A funny (and not so funny) aspect of life is that you’ll find that stereotypes are often times rooted in at least a bit of truth. Humans have long dealt in stereotypes. Herodotus would decry the inherent flaws of the Persians, juxtaposed to the Greeks. Throughout most pre-modern works, groups of people are referred to as having intrinsic characteristics to them. This piece isn’t to defend these notions. Only to say that when we see generalities they should not be dismissed in favor of the exception.
Nowhere is this more true than when the topic of sin comes in. The famous verse goes that “for all have sinned and fallen short of the glory of God.” The claim seems indispensable and indisputable. Indispensable in that that is how we understand the world around us. Both Jocko Willink and Jordan Peterson have stated that they came to believe in an ultimate good by seeing ultimate evil. It is possible, tragically, to know what true Hell is because we can all too easily make it happen.
However, this author would contend that we cannot comprehend what true Heaven, that is the absence of sin, looks like. Moses’ request of God in Exodus that he be allowed to see God in all His glory, was partially denied, with Moses only being allowed a passing glimpse of God. I take see here to mean more accurately to mean to understand. To see in a real sense is to know, or at least a very big part of it. Men are visual after all. Perhaps this is why we love the Cross so much. The reason why Moses could not fully view God is stated clearly. He’d die.
If we are to take Hell to be the absence of God and therefore Heaven to be the inverse, then we are left with the fact that the carnal plane of existence is permeated with the two. Humans, and even heavenly bodies from Angels to the Son of God, can readily descend into Hell, but it is only the living embodiment of the Good, the Logos, of love who can rise back out of it. And for us, we require the cleansing mercy of God to be able to rise, though not without sacrifice.

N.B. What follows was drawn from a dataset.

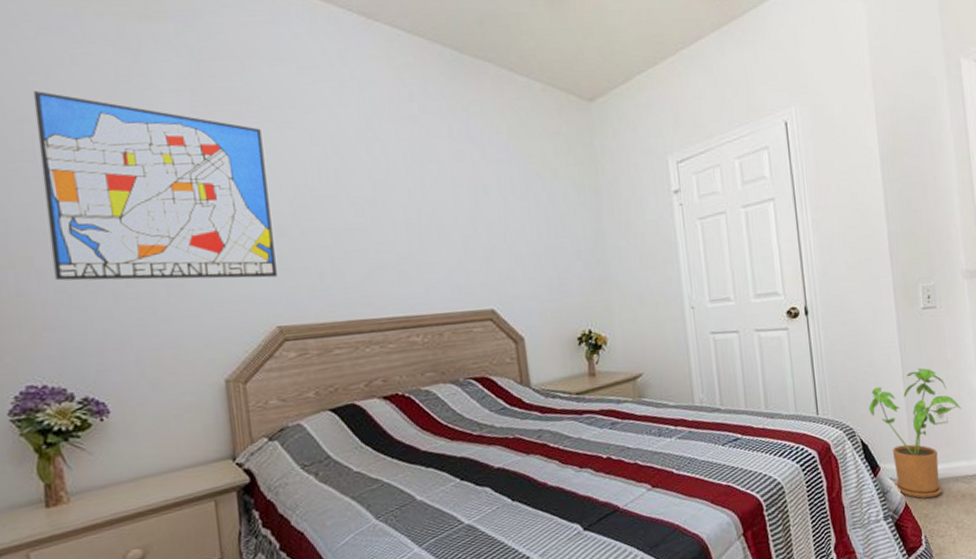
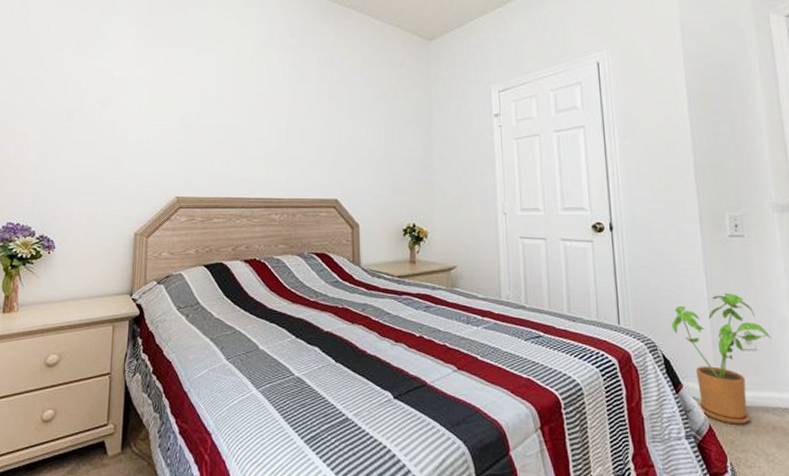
wall art: present [33,91,277,281] -> none [38,22,186,160]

The point of this (probably too long) diatribe, is that man is sinful. This is a given. G.K Chesterton opined cleverly, “The ancient masters of religion were quite equally impressed with that necessity. They began with the fact of sin—a fact as practical as potatoes. Whether or no man could be washed in miraculous waters, there was no doubt at any rate that he wanted washing.” (G.K Chesterton Orthodoxy, 17) Within this quotation is the question of why must we all be dirty?
The Apostle Paul has the best answer to this (insert “you don’t say” meme here). In Romans, Paul states that Adam, the first man, was the archetype of humanity. Andrew Klavan and his son Spencer (no relation) did a rather excellent segment on this on May 27th. The main argument is that we all have this Original Sin because we all would have done the same in Adam’s shoes.

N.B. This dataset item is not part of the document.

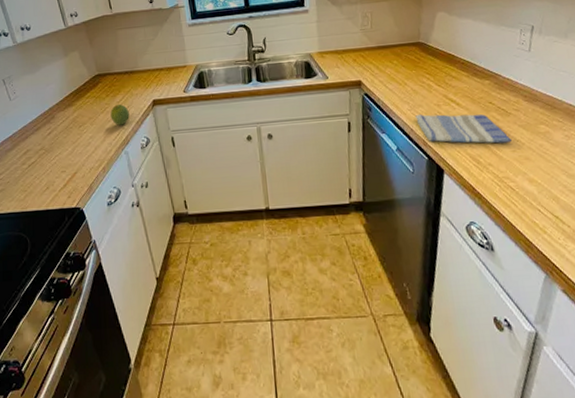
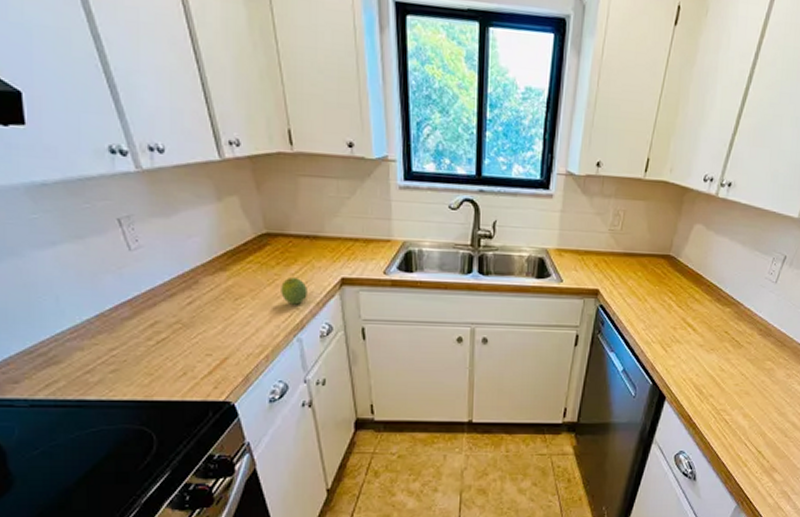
dish towel: present [414,114,512,144] -> none [648,336,737,376]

We cannot declare that we would not have eaten the fruit when we in fact would have. We cannot declare that we would have fought against slavery when we likely would have been some of the worst masters. We cannot say we would have hidden the Jews when we probably would have been a camp guard. This is not to be entirely down on all of us. There are plenty of wonderful things that people do, but inevitably people stumble and fall. It’s in our nature. And it’s something that must be fought.